▶ **Page excerpt**
*-*-*
[EM] Questions about Majority-Beat vs Plurality-Beat Condorcet

[Toby Pereira]

 Some interesting findings, thanks Joshua and Kevin for those. So it seems that given that there are possible utility scores where participation would be failed, Maximal Lotteries can't be said to pass, since passing means in all cases.
It's interesting what you say, Joshua, about Condorcet / Smith as a strict requirement. I've never felt that it's something voting methods must adhere to in all circumstances, but there are still pragmatic reasons for using complying methods in many situations.
*-*-*
▶ **Data for review**
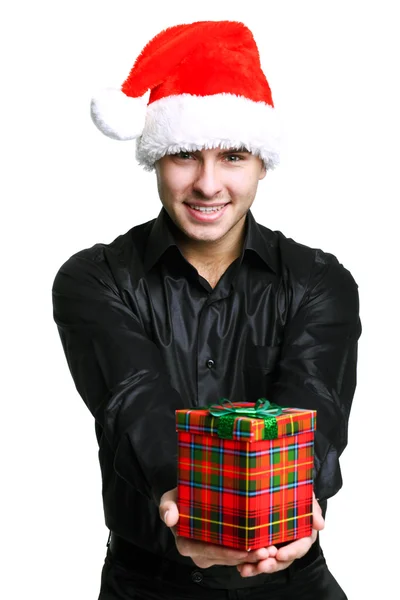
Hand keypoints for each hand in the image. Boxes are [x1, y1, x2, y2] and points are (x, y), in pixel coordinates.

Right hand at [159, 487, 273, 568]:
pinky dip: (252, 553)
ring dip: (253, 557)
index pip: (210, 553)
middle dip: (247, 557)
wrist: (187, 496)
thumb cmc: (179, 497)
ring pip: (235, 559)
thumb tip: (170, 517)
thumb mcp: (169, 498)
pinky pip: (238, 555)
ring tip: (271, 550)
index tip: (246, 549)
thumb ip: (167, 506)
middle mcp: (200, 553)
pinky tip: (268, 548)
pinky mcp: (223, 549)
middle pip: (226, 559)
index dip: (229, 553)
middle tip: (267, 551)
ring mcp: (212, 554)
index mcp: (186, 545)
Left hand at [236, 493, 324, 576]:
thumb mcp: (306, 496)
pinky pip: (258, 557)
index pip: (300, 547)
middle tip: (262, 565)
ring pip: (270, 561)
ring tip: (246, 569)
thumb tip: (320, 525)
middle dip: (273, 564)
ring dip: (258, 567)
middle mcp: (290, 543)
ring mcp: (277, 545)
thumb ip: (313, 509)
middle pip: (283, 559)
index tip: (280, 555)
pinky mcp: (264, 544)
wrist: (279, 485)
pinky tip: (240, 566)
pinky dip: (249, 563)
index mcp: (303, 534)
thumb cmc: (295, 492)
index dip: (291, 552)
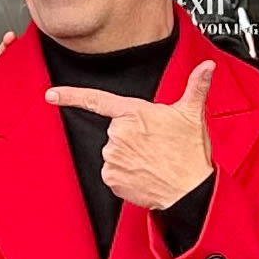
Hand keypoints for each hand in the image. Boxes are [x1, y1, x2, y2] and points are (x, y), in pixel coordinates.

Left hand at [45, 61, 216, 210]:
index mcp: (135, 113)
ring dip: (129, 157)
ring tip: (152, 160)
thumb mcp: (193, 115)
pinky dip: (126, 175)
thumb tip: (207, 67)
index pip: (96, 100)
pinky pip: (113, 174)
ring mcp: (113, 157)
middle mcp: (119, 133)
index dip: (70, 95)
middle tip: (155, 145)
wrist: (189, 191)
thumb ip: (197, 86)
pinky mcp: (112, 178)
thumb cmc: (190, 154)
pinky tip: (144, 174)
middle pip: (115, 131)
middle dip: (131, 137)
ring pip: (114, 153)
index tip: (51, 94)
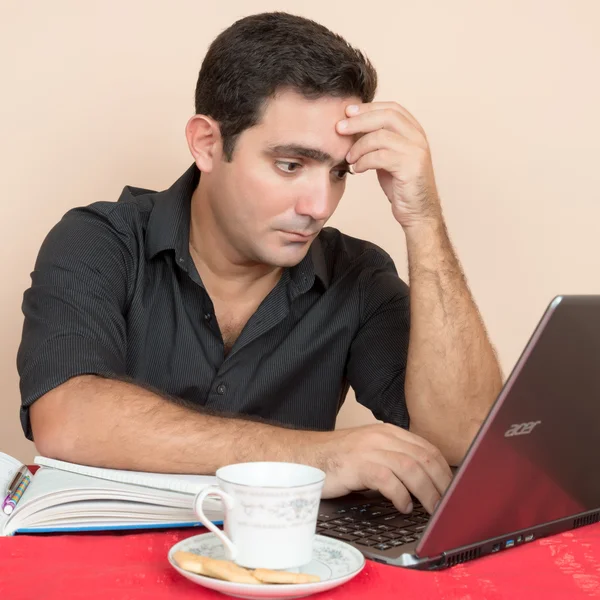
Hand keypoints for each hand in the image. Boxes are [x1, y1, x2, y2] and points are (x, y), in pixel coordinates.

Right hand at [315, 423, 452, 513]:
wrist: (305, 456)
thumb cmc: (338, 459)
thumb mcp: (370, 451)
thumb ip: (394, 458)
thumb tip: (424, 481)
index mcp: (388, 432)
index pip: (427, 448)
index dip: (445, 470)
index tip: (454, 489)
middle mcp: (381, 437)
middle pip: (424, 458)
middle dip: (442, 483)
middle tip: (449, 504)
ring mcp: (370, 449)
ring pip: (411, 469)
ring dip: (427, 492)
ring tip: (433, 509)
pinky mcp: (358, 464)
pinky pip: (389, 480)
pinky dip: (401, 496)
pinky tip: (404, 507)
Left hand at [337, 102, 441, 228]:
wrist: (418, 212)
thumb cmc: (401, 186)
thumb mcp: (388, 158)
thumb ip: (378, 142)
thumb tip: (352, 128)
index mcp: (414, 131)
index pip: (391, 108)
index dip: (368, 108)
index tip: (347, 112)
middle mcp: (418, 138)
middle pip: (386, 116)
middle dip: (359, 120)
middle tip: (339, 128)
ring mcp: (416, 152)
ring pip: (380, 136)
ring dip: (358, 146)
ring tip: (349, 158)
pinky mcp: (411, 168)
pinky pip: (380, 157)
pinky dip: (363, 161)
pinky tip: (357, 169)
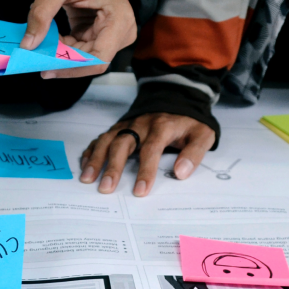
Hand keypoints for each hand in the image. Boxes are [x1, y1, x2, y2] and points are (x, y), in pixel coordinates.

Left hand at [21, 0, 135, 78]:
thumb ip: (41, 16)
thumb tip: (28, 44)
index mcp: (119, 21)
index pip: (97, 60)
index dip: (71, 68)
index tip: (46, 69)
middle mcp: (121, 31)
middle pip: (91, 61)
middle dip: (63, 62)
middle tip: (35, 60)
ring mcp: (112, 33)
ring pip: (84, 57)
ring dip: (62, 54)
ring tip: (40, 45)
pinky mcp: (100, 31)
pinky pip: (81, 48)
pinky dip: (63, 46)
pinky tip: (49, 38)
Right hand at [80, 113, 215, 195]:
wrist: (178, 97)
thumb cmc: (189, 122)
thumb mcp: (203, 134)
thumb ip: (194, 153)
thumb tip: (181, 173)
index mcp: (162, 126)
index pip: (151, 149)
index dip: (145, 171)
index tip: (140, 191)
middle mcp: (141, 124)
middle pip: (122, 144)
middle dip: (112, 167)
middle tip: (106, 188)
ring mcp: (127, 124)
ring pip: (107, 140)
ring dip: (96, 159)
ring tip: (87, 179)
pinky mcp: (119, 126)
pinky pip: (102, 137)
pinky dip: (91, 151)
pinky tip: (85, 166)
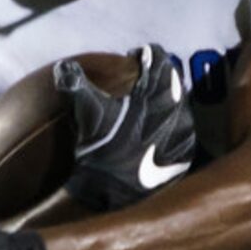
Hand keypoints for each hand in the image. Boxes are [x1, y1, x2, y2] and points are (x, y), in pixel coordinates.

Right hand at [60, 44, 197, 211]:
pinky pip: (184, 129)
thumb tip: (64, 66)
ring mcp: (184, 132)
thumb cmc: (98, 150)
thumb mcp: (86, 113)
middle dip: (157, 77)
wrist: (112, 194)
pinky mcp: (186, 153)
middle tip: (140, 82)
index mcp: (155, 92)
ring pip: (180, 104)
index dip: (145, 54)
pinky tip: (157, 132)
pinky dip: (172, 125)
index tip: (134, 58)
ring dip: (166, 100)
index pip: (158, 59)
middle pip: (172, 80)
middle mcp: (176, 109)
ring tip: (148, 107)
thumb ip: (75, 83)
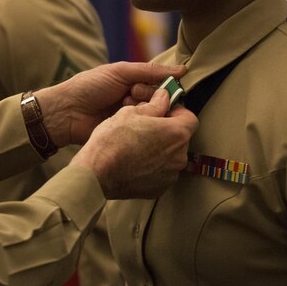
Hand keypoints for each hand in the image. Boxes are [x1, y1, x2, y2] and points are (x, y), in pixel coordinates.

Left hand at [34, 62, 185, 146]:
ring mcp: (133, 119)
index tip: (140, 88)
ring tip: (122, 108)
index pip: (161, 85)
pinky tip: (128, 123)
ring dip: (141, 112)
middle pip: (159, 101)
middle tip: (129, 97)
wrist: (66, 112)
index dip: (158, 87)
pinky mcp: (128, 135)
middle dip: (147, 98)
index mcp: (135, 83)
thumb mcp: (120, 72)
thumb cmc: (89, 87)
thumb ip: (149, 71)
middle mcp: (137, 101)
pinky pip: (143, 131)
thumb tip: (182, 70)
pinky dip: (138, 126)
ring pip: (153, 116)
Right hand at [71, 88, 197, 198]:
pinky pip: (161, 172)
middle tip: (147, 127)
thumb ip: (155, 104)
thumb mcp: (131, 112)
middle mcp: (179, 156)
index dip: (177, 112)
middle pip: (180, 138)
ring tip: (138, 145)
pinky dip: (153, 166)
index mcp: (176, 133)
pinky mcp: (159, 188)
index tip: (163, 111)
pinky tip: (135, 161)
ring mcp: (170, 175)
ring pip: (171, 156)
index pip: (190, 118)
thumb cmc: (113, 140)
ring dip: (161, 149)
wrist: (97, 173)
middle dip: (167, 131)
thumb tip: (164, 97)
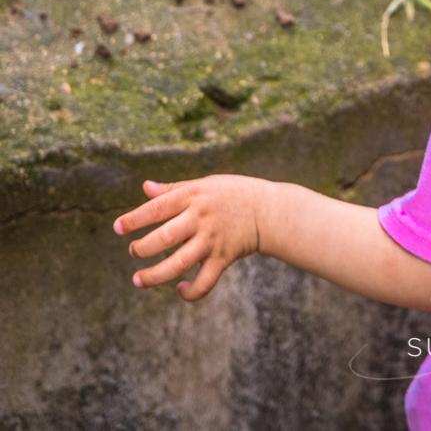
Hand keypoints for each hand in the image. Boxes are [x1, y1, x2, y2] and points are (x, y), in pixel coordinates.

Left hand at [114, 175, 264, 301]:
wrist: (267, 210)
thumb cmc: (231, 194)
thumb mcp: (203, 184)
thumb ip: (173, 189)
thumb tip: (145, 188)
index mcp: (193, 196)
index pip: (158, 207)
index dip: (135, 218)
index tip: (117, 228)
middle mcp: (200, 217)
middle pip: (164, 237)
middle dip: (142, 248)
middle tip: (133, 251)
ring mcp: (212, 240)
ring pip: (179, 263)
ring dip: (155, 275)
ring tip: (139, 280)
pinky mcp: (223, 258)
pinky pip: (203, 282)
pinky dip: (190, 292)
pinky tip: (180, 289)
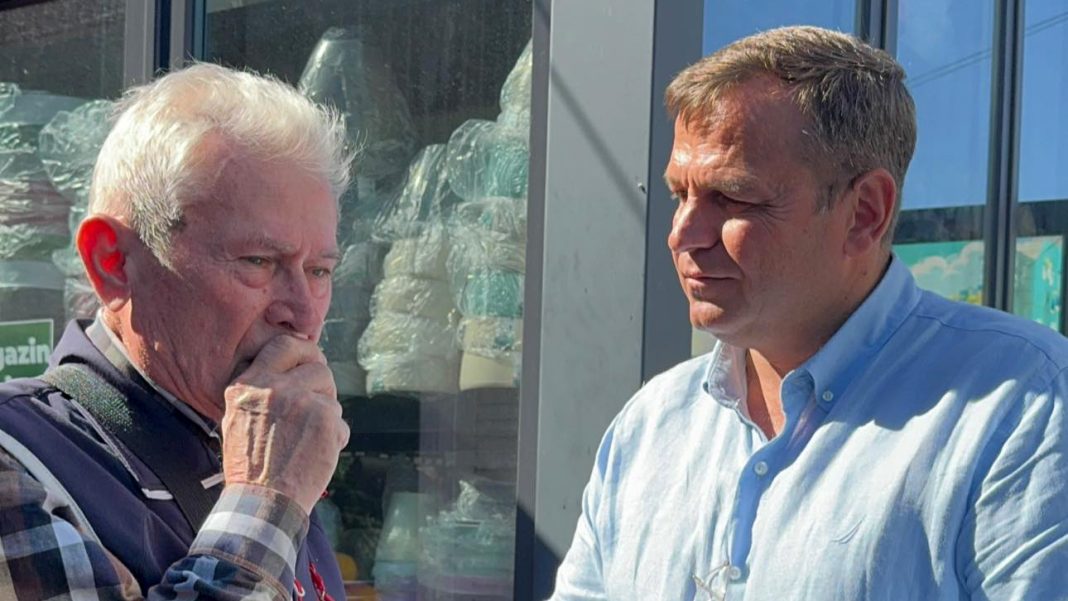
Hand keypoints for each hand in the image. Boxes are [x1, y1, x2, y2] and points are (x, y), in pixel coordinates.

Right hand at [221, 334, 349, 514]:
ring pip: (331, 396)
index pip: (284, 345)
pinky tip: (316, 455)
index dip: (304, 349)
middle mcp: (275, 388)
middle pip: (317, 367)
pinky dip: (334, 439)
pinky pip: (341, 422)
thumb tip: (293, 368)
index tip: (312, 360)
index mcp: (249, 384)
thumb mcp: (237, 419)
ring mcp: (302, 402)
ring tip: (309, 439)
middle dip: (322, 384)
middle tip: (317, 404)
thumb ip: (261, 389)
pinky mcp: (326, 421)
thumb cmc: (249, 466)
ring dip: (327, 415)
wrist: (261, 502)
*-*-*
▶ **Exercises to complete**
1. In the forum post about majority-beat and plurality-beat Condorcet, which method can't be said to pass participation?
2. Quote the forum post about majority-beat and plurality-beat Condorcet between "[EM] Questions about" and "in all cases.", inclusive.

▶ **Outputs in order**
1. Maximal Lotteries

2.
[EM] Questions about Majority-Beat vs Plurality-Beat Condorcet

[Toby Pereira]

 Some interesting findings, thanks Joshua and Kevin for those. So it seems that given that there are possible utility scores where participation would be failed, Maximal Lotteries can't be said to pass, since passing means in all cases.